Canadian Prime Minister Stephen Harper unveiled a plan Friday to build a new bridge linking Detroit to the Canadian town of Windsor, promising jobs and prosperity for both nations.
The entire project -- which includes the bridge, Canadian and US inspection plazas, an interchange with US Interstate-75, and the Windsor-Essex Parkway connecting Canada's Highway 401 to the bridge -- is expected to take four to five years to construct and cost between $3.5 and $4 billion.
It is the third announcement in the past decade of a new span at the crossing.

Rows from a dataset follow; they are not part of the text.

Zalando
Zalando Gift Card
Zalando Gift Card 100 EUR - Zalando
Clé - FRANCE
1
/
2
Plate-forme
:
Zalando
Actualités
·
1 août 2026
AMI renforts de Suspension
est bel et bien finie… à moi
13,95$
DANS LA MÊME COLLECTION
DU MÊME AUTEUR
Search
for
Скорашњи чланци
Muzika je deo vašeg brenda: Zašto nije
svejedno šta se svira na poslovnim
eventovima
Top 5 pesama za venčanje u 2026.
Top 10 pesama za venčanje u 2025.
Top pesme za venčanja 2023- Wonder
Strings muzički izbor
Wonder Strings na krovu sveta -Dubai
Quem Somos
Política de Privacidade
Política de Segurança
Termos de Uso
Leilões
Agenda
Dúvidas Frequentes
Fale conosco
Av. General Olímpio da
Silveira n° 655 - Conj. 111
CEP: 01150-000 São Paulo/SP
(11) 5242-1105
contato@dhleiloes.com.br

Previous proposals fell apart over a lack of funding and objections it would compete with an existing bridge for toll traffic.

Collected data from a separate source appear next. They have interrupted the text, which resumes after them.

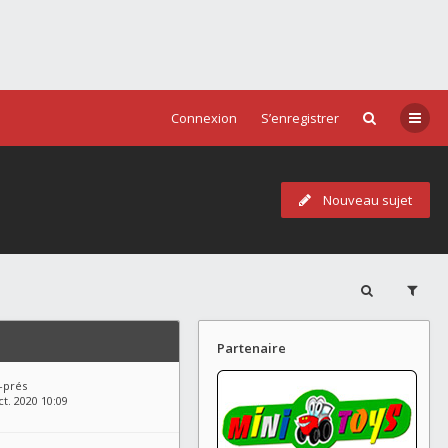
Connexion
S’enregistrer
Nouveau sujet
Partenaire
-prés
t. 2020 10:09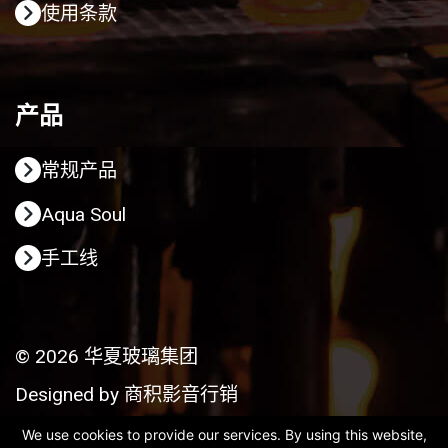
使用条款
产品
常规产品
Aqua Soul
手工线
© 2026 华夏玻璃集团
Designed by
商积影音行销
We use cookies to provide our services. By using this website,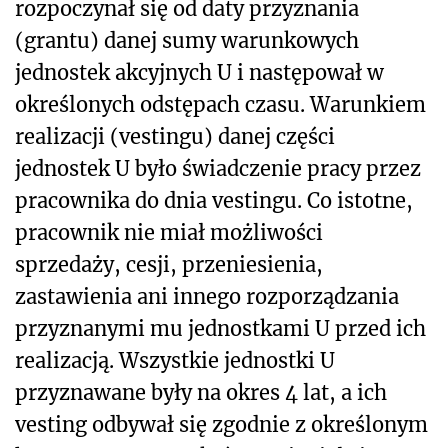
rozpoczynał się od daty przyznania
(grantu) danej sumy warunkowych
jednostek akcyjnych U i następował w
określonych odstępach czasu. Warunkiem
realizacji (vestingu) danej części
jednostek U było świadczenie pracy przez
pracownika do dnia vestingu. Co istotne,
pracownik nie miał możliwości
sprzedaży, cesji, przeniesienia,
zastawienia ani innego rozporządzania
przyznanymi mu jednostkami U przed ich
realizacją. Wszystkie jednostki U
przyznawane były na okres 4 lat, a ich
vesting odbywał się zgodnie z określonym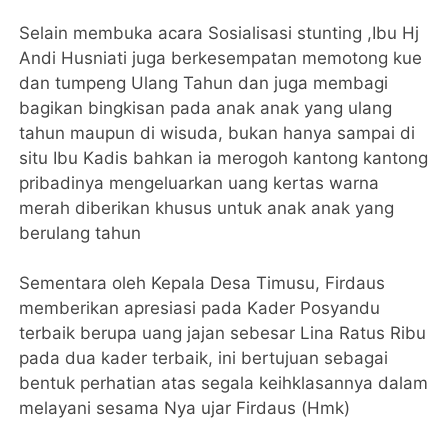
Selain membuka acara Sosialisasi stunting ,Ibu Hj
Andi Husniati juga berkesempatan memotong kue
dan tumpeng Ulang Tahun dan juga membagi
bagikan bingkisan pada anak anak yang ulang
tahun maupun di wisuda, bukan hanya sampai di
situ Ibu Kadis bahkan ia merogoh kantong kantong
pribadinya mengeluarkan uang kertas warna
merah diberikan khusus untuk anak anak yang
berulang tahun
Sementara oleh Kepala Desa Timusu, Firdaus
memberikan apresiasi pada Kader Posyandu
terbaik berupa uang jajan sebesar Lina Ratus Ribu
pada dua kader terbaik, ini bertujuan sebagai
bentuk perhatian atas segala keihklasannya dalam
melayani sesama Nya ujar Firdaus (Hmk)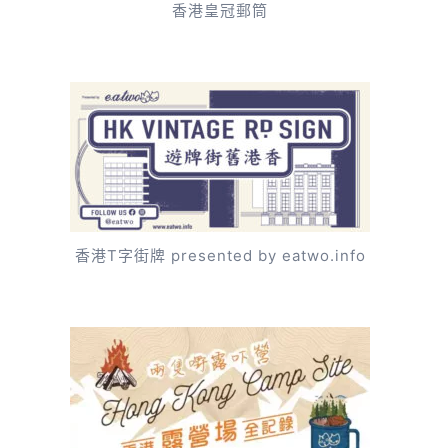
香港皇冠郵筒
香港T字街牌 presented by eatwo.info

The project this time will be entirely funded by Canada, the provincial government of Ontario and Canadian private interests, and is expected to ease border congestion and expedite shipping across North America's busiest border crossing.

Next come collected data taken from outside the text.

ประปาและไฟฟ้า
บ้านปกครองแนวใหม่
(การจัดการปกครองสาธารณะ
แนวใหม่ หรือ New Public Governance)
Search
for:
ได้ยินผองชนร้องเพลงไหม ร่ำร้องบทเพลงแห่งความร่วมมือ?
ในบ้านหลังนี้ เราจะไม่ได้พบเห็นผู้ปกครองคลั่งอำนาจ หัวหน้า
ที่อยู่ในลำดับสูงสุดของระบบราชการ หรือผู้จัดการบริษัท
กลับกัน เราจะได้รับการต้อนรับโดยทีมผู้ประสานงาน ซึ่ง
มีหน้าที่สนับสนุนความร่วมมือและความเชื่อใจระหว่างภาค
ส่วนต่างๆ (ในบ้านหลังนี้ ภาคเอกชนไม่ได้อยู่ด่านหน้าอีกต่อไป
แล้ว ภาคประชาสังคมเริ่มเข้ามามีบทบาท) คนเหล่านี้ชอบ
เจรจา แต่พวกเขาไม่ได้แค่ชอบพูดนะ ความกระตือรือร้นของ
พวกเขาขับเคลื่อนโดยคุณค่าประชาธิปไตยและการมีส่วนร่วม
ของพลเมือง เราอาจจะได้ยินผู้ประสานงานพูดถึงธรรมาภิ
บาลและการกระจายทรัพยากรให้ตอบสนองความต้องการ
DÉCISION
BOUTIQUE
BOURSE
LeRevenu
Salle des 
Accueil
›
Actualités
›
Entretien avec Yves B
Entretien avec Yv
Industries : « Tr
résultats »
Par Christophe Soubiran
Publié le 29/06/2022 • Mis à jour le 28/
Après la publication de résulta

Harper, in Windsor to announce the deal, said $120 billion worth of business crossed the Detroit River last year alone.
More than 28,000 trucks reportedly cross the privately-owned Ambassador Bridge on a daily basis.
"In a nutshell, the new bridge, the second across the Detroit River, is an investment in the future, the future of the north American economy, of North American trade and of North American manufacturing. It is a sign of our determination to move forward, during a difficult time in the global economy," Harper said.
On Thursday, a study by the Ann Arbor, Michigan-based Center for Automotive Research estimated that 12,000 jobs would be created for each of the four to five years of construction and more than 8,000 permanent jobs in southeast Michigan once the bridge is operational.
Several thousand jobs are expected to be created on the Canadian side as well, officials have predicted.
According to the agreement, a Canadian entity will handle the design, construction and operation of the bridge. Ottawa is to make annual "availability payments" for the building, operation and maintenance.
No tolls will be charged in Michigan for use of the bridge, but vehicles on the Canadian side will be charged to reimburse the Canadian government for the cost of the project.
The two countries share the world's largest bilateral trading relationship. In 2010, bilateral trade was close to $645 billion, with more than $1.7 billion worth of goods and services crossing the Canada-US border every day.